4.2.2 Omgevingsverordening Limburg 2014

Naast de indeling in zoneringen is tevens sprake van diverse provinciale beschermingsgebieden, waartoe op grond van de Omgevingsverordening Limburg 2014 specifieke regelgeving geldt.

afbeelding "i_NL.IMRO.1711.OV202550166-OW01_0014.jpg"

Uitsnede kaart 'milieubeschermingsgebieden' Omgevingsverordening Limburg 2014 met ligging projectgebied

Boringsvrije zone
Het projectgebied is gelegen in het beschermingsgebied 'Boringsvrije zone Roerdalslenk II'. Binnen dit beschermingsgebied is het verboden:

  • a. een boorput, een bodemenergiesysteem of een aardwarmtesysteem te maken of hebben of de grond te roeren, dieper dan de bovenkant van de Bovenste Brunssumklei;
  • b. werken op of in de bodem uit te voeren of te doen uitvoeren waarbij ingrepen worden verricht of stoffen worden gebruikt die de beschermende werking van de Bovenste Brunssumklei kunnen aantasten.

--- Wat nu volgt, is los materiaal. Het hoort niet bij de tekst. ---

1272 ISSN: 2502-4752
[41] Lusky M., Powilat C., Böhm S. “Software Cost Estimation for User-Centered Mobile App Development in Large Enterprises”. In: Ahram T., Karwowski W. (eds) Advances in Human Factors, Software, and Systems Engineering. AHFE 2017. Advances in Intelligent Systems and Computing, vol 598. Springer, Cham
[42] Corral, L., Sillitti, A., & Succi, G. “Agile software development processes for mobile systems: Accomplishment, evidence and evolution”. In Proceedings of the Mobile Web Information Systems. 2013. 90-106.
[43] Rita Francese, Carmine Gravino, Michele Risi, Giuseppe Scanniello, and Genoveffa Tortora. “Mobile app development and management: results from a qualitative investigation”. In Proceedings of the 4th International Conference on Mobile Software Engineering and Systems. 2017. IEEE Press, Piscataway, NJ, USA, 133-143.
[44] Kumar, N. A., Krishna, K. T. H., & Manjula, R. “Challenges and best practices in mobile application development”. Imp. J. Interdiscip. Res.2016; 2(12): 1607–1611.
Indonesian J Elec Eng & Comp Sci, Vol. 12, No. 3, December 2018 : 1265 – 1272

Bij onderhavig project is geen sprake van bodemingrepen van dergelijke diepte, waardoor het milieubeschermingsgebied 'Roerdalslenk II' geen belemmering vormt voor onderhavig voornemen.

4.2.3 Omgevingsverordening Limburg 2021 (OvL 2021)

Met de komst van de Omgevingswet is een nieuwe (provinciale) omgevingsverordening nodig die past binnen de kaders en het instrumentarium van de Omgevingswet. Daartoe hebben Provinciale Staten van Limburg in december 2021 de Omgevingsverordening Limburg 2021 (OvL2021) vastgesteld. In hoofdzaak is de nieuwe OvL2021 een beleidsneutrale omzetting van de OvL2014. Weliswaar is sprake van een aantal gewijzigde onderwerpen. Dit betreft instructieregels aan gemeenten op het gebied van wonen, zonne-energie, na-ijlende effecten van de steenkoolwinning en huisvestingsnormen voor internationale werknemers.

De inwerkingtreding van de OvL2021 zal gelijktijdig met inwerkingtreding van de Omgevingswet gaan plaatsvinden. Weliswaar worden nieuwe (ruimtelijke) ontwikkelingen door de provincie in de geest van de nieuwe OvL2021 beoordeeld. Hoewel het onderwerp wonen ter sprake komt heeft deze instructieregel geen invloed op onderhavig projectontwikkeling.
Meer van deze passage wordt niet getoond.